Fragments posthumes, 1880,

N V 4, automne 1880 : [49] : la puissance pousse à reconnaître la différence

La soumission veut instaurer l’égalité.

[162] : « Reconnaître l’identité d’un homme et d’un autre –, cela devrait être le fondement de la justice ? Voilà une identité très superficielle. Pour ceux qui reconnaissent l’existence d’individus, la justice est impossible – ego. »

[163] : « Si l’on souhaite des hommes ordinaires et égaux, c’est parce que les faibles redoutent l’individu fort et préfèrent un affaiblissement général à un développement dirigé vers l’individuel. Je vois dans la morale actuelle un artifice flatteur pour dissimuler l’affaiblissement général : tout comme le christianisme voulait affaiblir et ramener à l’égalité les hommes forts et intelligents. »

N V 6, fin 1880 : 7[303] : La science ne peut prouver ni que tous sont égaux, ni qu’un comportement fondé sur ce principe soit utile à la longue. [Die Wissenschaft kann weder beweisen, daß alle M gleich sind, noch daß ein Verfahren nach diesem Grundsatz auf die Dauer nützlich ist.]


Le Gai Savoir, 1882,
I, § 18 : "habitués comme nous le sommes à la doctrine de l'égalité des hommes, si ce n'est à l'égalité elle-même." [gewöhnt wie wir sind an die Lehre von der Gleichheit der Menschen, wenn auch nicht an die Gleichheit selber.]


Fragments posthumes, 1881,
M III 1, printemps-automne 1881 : [132] : la différence règne dans les plus petites choses, dans les spermatozoïdes, les ovules – l’égalité est un grand délire.


W I 1, printemps 1884 : [298] : Du rang. La terrible conséquence de l’ "égalité" – finalement chacun croit avoir le droit d’accéder à tout problème. Toute hiérarchie [Rangordnung] est perdue.

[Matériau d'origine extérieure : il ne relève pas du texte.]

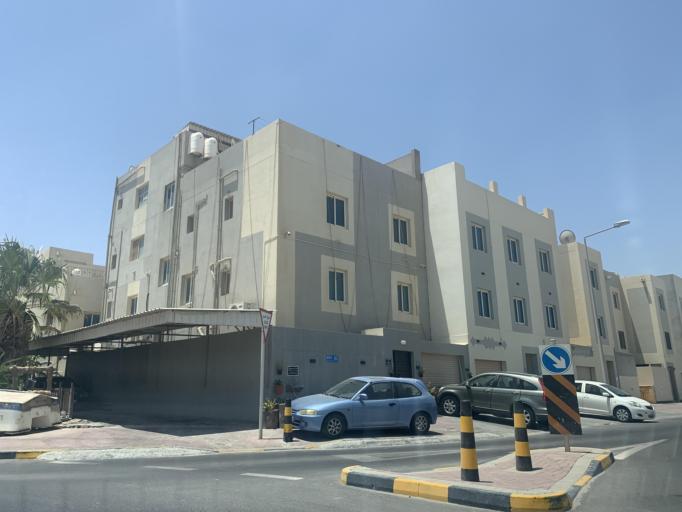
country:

W I 6a, juin-juillet 1885 : [14] : Ce siècle veut que chacun se jette à plat ventre devant le plus grand des mensonges – ce mensonge s’appelle "égalité des hommes" – et que l’on révère exclusivement les vertus égalitaires et niveleuses. Il est donc foncièrement hostile à la naissance de philosophes tels que je les conçois.


Par-delà bien et mal, 1886,

III " Le phénomène religieux ", § 62 : « Des hommes pas assez aristocratiques pour apercevoir la hiérarchie des êtres et l'abîme entre un homme et un autre, voilà les hommes qui, avec leur "égalité devant Dieu", ont régné jusqu'à nos jours sur le destin de l'Europe. »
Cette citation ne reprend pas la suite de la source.